You can easily walk to most places in Pinar del Río. Taxis are also readily available all around town, and are either at hand, or can be called, at most hotels and casas particulares. Call Cubataxi (tel. 48/75-3616) or Havanautos (tel. 48/77-8015), which has an office at the Islazul Hotel Pinar del Río.
The Autopista Nacional ends and turns into Calle Martí as it enters Pinar del Río from the east. As you enter town, you'll see the Hotel Pinar del Río on your right. The heart of downtown is straight ahead. At the western end of downtown, you'll find the small, triangular-shaped Plaza de la Independencia.

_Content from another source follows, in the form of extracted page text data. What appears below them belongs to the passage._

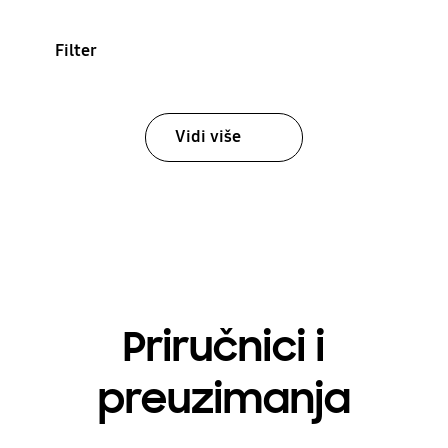
Filter
Vidi više
Priručnici i
preuzimanja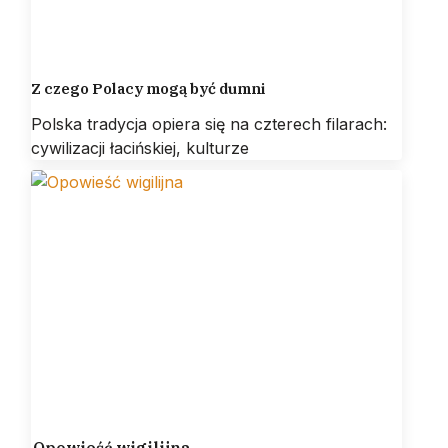
Z czego Polacy mogą być dumni
Polska tradycja opiera się na czterech filarach:
cywilizacji łacińskiej, kulturze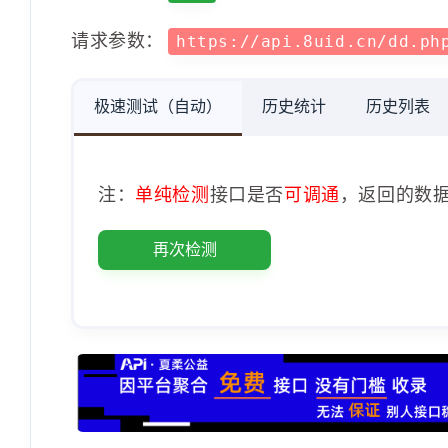
请求参数：
https://api.8uid.cn/dd.ph
极速测试（自动）
历史统计
历史列表
注：
单纯检测
接口是否
可调通
，返回的数
再次检测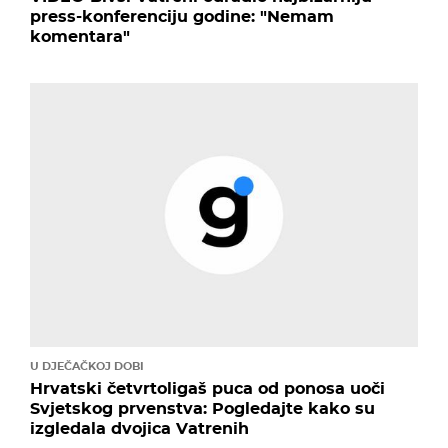
press-konferenciju godine: "Nemam
komentara"
U DJEČAČKOJ DOBI
Hrvatski četvrtoligaš puca od ponosa uoči
Svjetskog prvenstva: Pogledajte kako su
izgledala dvojica Vatrenih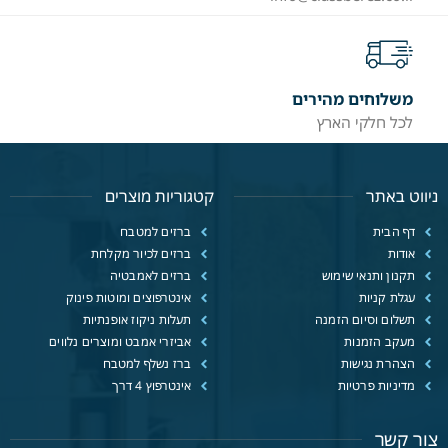
משלוחים מהירים
לכל חלקי הארץ
ניווט באתר
קטגוריות מוצרים
דף הבית
ברזים למטבח
אודות
ברזים לכיור מקלחת
תקנון ותנאי שימוש
ברזים לאמבטיה
עגלת קניות
אינטרפוצים ומוטות פינוק
תשלום וסיום הזמנה
תעלות ניקוז אופנתיות
מעקב הזמנות
אביזרי אמבט ומוצרים נלווים
הצהרת נגישות
ברז נשלף למטבח
מדיניות פרטיות
אינטרפוץ 4 דרך
צור קשר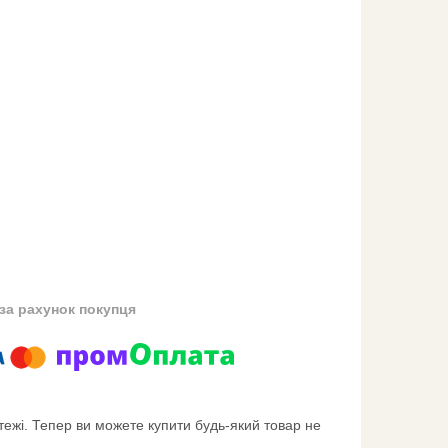
за рахунок покупця
тежі. Тепер ви можете купити будь-який товар не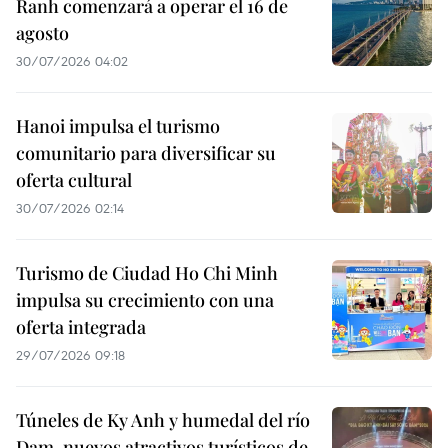
Ranh comenzará a operar el 16 de
agosto
30/07/2026 04:02
Hanoi impulsa el turismo
comunitario para diversificar su
oferta cultural
30/07/2026 02:14
Turismo de Ciudad Ho Chi Minh
impulsa su crecimiento con una
oferta integrada
29/07/2026 09:18
Túneles de Ky Anh y humedal del río
Dam, nuevos atractivos turísticos de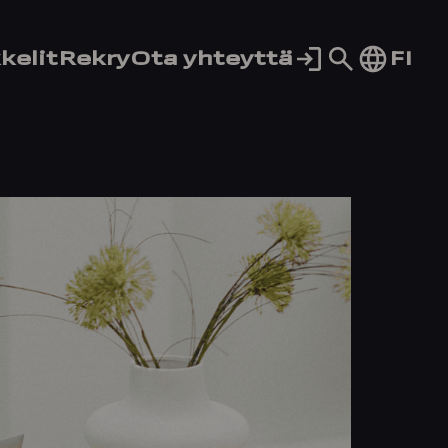
Siirry
FI
kelit
Rekry
Ota yhteyttä
hakusivul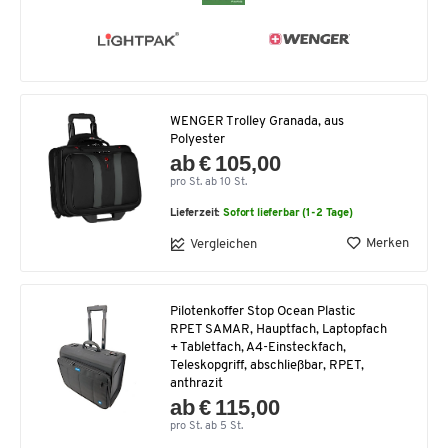
WENGER Trolley Granada, aus
Polyester
ab € 105,00
pro St. ab 10 St.
Lieferzeit:
Sofort lieferbar (1-2 Tage)
Merken
Vergleichen
Pilotenkoffer Stop Ocean Plastic
RPET SAMAR, Hauptfach, Laptopfach
+ Tabletfach, A4-Einsteckfach,
Teleskopgriff, abschließbar, RPET,
anthrazit
ab € 115,00
pro St. ab 5 St.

The main north-south byway, Calle Isabel Rubio, is also the old Carretera Central, and bisects Calle Martí by the post office.
Havanatur and Islazul have offices downtown; they're your best sources of information. For currency exchange, there's a CADECA on Calle Gerardo Medina, next to the local Coppelia ice-cream outlet and at Martí 46, virtually opposite the post office. On the same street, 2 blocks east of Coppelia, there's an Etecsa phone office where you can make local, national, and international calls and connect to the Internet. The main post office is located at the corner of Calle Martí and Calle Isabel Rubio (tel. 48/5442); it's open Monday through Sunday from 8am to 8pm. The León Cuervo Rubio hospital (tel. 48/2010) is at the junction of the Carretera Central and the Viñales highway.